Flood recovery works totalling more than $6m have been carried out to date in flood-damaged points across Mid Canterbury.
But there is still more to be done, with recovery work from last year’s autumn floods expected to reach $8.5m across the Ashburton/Hakatere catchment.
Environment Canterbury (ECan) flood protection recovery manager Shaun McCracken said work had been progressing steadily with the total cost estimated for all repairs across the region was $19.7 million.
“The total regional cost to date for repairs to Environment Canterbury flood protection infrastructure is just over $10 million, of which over $6 million has been spent in the Ashburton/Hakatere catchment,” he said.
The work had been carried out by ECan staff and contractors, with a small number of landowners within the rivers also doing their own works.
“The total cost estimate for all repairs is $19.7 million and we expect about $8.5 million of that to be within the Ashburton/Hakatere catchment,” Mr McCracken said.
Ecan was working closely with the National Emergency Management Agency (NEMA) who were co-funding the work with around $7.5 million.
During the first couple of months, the focus was on implementing temporary repairs to reduce out-of-river flows from the Ashley River/Rakahuri to the Opihi River.
“Throughout the winter months, we progressed a significant amount of river berm vegetation reinstatement work.

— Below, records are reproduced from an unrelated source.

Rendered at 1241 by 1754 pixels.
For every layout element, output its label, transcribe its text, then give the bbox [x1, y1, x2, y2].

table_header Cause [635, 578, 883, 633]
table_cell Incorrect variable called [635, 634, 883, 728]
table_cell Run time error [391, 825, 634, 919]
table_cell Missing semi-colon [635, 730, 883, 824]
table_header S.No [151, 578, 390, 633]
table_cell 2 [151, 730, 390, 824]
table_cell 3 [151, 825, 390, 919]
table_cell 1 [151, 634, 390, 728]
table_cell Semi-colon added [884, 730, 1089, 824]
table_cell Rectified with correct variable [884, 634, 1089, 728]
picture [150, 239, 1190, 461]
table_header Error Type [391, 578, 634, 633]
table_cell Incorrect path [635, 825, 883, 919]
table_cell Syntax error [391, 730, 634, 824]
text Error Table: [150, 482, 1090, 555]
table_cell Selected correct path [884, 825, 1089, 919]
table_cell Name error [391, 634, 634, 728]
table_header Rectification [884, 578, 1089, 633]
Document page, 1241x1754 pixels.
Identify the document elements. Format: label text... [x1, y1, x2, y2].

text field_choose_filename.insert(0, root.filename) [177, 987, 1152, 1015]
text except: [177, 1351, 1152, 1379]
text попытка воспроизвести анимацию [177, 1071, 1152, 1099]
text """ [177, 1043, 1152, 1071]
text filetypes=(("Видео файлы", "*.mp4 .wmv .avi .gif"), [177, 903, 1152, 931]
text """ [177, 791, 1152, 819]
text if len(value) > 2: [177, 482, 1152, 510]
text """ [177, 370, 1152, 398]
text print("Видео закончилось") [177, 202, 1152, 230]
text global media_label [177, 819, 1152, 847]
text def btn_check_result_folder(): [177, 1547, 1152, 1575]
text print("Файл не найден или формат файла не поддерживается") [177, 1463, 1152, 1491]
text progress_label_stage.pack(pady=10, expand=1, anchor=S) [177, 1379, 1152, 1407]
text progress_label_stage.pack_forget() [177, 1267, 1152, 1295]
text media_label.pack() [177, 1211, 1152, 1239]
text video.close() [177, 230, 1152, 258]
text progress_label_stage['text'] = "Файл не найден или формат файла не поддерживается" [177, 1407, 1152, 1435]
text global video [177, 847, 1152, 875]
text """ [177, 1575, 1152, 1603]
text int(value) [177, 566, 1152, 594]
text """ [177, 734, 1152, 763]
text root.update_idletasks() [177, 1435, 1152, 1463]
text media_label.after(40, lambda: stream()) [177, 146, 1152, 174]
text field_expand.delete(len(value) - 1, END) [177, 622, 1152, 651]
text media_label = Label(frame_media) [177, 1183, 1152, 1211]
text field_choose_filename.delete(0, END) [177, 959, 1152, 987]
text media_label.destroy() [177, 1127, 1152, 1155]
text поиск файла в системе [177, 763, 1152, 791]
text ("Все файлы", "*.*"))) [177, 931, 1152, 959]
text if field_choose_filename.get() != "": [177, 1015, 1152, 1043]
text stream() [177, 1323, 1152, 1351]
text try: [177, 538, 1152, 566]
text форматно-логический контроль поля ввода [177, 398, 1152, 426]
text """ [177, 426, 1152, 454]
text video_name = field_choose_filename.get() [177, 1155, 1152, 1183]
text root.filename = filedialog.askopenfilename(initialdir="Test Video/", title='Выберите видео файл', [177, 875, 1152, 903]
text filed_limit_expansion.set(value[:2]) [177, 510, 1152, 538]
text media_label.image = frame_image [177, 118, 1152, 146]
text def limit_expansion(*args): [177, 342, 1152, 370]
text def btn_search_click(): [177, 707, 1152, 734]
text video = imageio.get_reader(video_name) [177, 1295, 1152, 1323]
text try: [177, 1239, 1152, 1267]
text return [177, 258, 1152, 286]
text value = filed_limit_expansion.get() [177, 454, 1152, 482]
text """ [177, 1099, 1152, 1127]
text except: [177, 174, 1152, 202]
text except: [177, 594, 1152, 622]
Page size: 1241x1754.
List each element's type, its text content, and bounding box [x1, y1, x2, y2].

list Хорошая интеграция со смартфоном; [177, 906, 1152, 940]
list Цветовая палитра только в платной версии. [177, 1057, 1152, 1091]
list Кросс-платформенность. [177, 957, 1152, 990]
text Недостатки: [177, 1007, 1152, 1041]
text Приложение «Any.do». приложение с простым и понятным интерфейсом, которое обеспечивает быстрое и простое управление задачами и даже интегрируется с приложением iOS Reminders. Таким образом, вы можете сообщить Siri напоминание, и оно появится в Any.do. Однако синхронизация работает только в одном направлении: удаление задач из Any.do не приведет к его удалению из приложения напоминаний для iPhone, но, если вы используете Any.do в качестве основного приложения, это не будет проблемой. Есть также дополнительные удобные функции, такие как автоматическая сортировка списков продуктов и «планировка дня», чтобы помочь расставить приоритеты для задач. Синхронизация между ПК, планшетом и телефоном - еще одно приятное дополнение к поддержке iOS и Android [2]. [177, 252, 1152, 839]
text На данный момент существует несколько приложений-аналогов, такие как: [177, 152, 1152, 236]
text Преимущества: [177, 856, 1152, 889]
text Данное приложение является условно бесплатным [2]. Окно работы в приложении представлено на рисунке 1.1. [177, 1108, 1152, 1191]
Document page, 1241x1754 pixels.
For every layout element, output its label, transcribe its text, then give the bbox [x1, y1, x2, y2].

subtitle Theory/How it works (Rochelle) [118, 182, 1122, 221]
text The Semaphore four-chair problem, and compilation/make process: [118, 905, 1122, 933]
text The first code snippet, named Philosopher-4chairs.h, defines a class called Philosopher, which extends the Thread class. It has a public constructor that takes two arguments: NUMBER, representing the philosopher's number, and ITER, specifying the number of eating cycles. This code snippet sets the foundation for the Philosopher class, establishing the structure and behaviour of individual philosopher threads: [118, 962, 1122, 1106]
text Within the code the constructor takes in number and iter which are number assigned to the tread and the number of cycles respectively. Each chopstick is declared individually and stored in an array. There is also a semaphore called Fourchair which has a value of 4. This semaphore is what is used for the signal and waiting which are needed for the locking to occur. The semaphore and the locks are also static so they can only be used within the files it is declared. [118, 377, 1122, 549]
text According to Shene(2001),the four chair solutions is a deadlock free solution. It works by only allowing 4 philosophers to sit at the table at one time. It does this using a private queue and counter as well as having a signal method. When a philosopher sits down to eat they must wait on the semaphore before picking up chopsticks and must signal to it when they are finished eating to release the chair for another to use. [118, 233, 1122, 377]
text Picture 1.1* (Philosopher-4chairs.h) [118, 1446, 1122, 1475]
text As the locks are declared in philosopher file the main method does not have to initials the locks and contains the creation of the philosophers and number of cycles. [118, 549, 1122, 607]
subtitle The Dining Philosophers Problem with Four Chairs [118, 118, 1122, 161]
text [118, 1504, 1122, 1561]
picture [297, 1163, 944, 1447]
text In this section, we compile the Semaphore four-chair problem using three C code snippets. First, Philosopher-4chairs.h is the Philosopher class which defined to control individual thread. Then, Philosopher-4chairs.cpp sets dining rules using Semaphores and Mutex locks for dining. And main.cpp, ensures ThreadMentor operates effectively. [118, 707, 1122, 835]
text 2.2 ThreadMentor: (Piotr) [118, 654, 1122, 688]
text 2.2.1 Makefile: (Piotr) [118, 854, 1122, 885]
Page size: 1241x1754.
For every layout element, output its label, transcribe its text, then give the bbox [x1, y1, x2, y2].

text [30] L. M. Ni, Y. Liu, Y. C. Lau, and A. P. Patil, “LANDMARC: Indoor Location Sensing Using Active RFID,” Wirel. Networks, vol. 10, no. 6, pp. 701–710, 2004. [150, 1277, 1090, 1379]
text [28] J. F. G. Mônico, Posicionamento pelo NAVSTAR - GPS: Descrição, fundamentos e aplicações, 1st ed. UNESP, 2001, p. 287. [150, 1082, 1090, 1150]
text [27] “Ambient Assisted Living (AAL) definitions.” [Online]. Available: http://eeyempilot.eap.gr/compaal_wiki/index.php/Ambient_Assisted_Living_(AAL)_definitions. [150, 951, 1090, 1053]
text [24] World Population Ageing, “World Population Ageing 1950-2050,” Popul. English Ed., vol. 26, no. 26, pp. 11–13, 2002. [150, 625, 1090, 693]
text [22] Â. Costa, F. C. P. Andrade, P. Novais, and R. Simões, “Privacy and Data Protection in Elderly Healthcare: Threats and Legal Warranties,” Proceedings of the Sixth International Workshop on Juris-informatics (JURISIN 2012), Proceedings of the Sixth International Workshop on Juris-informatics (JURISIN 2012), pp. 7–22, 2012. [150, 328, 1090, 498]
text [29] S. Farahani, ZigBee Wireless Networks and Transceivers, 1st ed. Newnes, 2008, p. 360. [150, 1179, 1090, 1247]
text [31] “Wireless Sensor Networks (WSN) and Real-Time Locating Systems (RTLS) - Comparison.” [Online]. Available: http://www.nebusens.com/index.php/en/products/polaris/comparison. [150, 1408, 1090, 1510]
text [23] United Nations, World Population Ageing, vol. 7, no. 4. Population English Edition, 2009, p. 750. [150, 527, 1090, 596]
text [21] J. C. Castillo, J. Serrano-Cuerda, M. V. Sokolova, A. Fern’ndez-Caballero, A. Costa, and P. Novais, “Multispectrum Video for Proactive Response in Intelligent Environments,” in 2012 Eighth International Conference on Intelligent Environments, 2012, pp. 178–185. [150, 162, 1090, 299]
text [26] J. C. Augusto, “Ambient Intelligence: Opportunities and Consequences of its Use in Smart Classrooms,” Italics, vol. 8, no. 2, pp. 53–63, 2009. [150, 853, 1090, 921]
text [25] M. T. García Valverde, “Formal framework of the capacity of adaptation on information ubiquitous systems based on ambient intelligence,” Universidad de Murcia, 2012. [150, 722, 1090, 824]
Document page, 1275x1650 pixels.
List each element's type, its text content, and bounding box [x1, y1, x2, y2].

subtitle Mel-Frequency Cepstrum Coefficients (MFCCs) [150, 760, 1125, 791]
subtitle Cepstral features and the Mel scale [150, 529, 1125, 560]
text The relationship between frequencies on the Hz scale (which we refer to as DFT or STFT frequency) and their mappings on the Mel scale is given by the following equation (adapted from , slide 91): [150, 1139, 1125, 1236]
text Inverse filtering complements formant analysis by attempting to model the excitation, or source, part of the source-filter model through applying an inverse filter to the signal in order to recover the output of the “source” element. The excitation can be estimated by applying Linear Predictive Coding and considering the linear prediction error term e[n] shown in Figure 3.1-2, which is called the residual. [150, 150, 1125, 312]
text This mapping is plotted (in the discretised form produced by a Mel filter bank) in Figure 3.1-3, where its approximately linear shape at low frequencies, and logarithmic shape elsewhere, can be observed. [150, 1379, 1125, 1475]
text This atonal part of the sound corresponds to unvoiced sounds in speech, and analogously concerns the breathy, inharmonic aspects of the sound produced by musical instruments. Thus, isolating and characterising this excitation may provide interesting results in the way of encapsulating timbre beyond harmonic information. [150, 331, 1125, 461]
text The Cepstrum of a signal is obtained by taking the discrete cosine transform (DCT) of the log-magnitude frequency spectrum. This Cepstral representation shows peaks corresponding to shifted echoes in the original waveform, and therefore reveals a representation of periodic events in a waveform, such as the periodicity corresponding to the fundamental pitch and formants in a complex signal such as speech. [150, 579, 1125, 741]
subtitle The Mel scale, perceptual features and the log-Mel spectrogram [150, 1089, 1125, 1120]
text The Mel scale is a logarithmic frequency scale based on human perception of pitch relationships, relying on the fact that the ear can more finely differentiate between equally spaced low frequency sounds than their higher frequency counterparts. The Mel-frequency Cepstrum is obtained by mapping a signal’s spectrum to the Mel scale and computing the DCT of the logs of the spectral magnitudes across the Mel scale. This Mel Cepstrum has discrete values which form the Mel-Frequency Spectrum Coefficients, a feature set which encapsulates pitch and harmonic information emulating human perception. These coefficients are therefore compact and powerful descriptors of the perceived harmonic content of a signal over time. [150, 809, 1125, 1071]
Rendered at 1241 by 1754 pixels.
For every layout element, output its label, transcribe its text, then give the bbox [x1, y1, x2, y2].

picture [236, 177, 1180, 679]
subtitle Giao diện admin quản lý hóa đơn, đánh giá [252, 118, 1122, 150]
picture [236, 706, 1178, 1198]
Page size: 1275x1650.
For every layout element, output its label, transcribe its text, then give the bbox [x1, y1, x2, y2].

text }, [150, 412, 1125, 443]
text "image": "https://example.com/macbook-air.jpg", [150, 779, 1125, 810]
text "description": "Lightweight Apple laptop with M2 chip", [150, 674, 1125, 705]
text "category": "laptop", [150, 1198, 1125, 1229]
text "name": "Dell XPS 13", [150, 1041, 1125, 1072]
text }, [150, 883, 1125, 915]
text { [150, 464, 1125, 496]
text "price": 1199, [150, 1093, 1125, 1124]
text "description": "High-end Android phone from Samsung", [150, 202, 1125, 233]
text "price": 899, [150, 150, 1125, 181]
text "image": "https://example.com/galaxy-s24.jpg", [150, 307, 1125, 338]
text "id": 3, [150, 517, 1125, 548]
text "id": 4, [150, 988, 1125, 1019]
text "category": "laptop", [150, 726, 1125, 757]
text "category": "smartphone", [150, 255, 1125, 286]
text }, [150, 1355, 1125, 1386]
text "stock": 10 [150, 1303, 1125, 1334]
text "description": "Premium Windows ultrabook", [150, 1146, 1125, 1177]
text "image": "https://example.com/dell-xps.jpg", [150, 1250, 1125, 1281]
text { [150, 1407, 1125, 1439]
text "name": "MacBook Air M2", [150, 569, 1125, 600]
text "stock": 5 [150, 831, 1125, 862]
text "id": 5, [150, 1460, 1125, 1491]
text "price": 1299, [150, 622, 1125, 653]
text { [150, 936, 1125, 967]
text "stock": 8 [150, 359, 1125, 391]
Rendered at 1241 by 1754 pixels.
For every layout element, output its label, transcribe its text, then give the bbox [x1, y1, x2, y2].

This involved relocating trees which had been undermined and washed downstream and replanting them into the berm area to reinstate erosion protection vegetation.
“This is where most of the cost to date has been incurred.
“Throughout the summer months, once the ground conditions were suitable, some of our efforts have shifted to stopbank rebuilds.
He said the two largest stopbank projects in the Ashburton/Hakatere catchment were; the North Branch Ashburton River/Hakatere, upstream of Thompsons Track carried out by Rooney Earthmoving at a cost of around $170k.
Vegetation reinstatement is still to start.
And the South Branch Ashburton River/Hakatere, near Blacks Road, carried out by Grant Hood Contracting (about $175k).
Mr McCracken said significant investment had been required by landowners to restore their own land outside of the river corridor and with autumn rains ahead there were areas of concern.
“All repairs are quite vulnerable to further damage and will remain so for quite a period. This is because the vegetation we’re planting for erosion protection will take time to re-establish,” he said.
“In many places, the re-establishment of a wide buffer of trees is needed and it will take several years before the equivalent pre-flood erosion protection is restored.”
A significant planting programme is planned for this winter.
“We have had great co-operation from adjacent landowners and our contractors have performed marvellously.
“The biggest challenge has been – and will continue to be – continued rainfall events. Much of the work remains vulnerable to erosion and it will take time for us to re-establish a robust vegetative buffer in the river berms.”
All work was due to be completed by May 2023; within two years of the flood.
ECan has uploaded a flood recovery job map on their website so people can see the progress.
It gives an overall picture and shows the location of each flood repair job, colour coded by priority.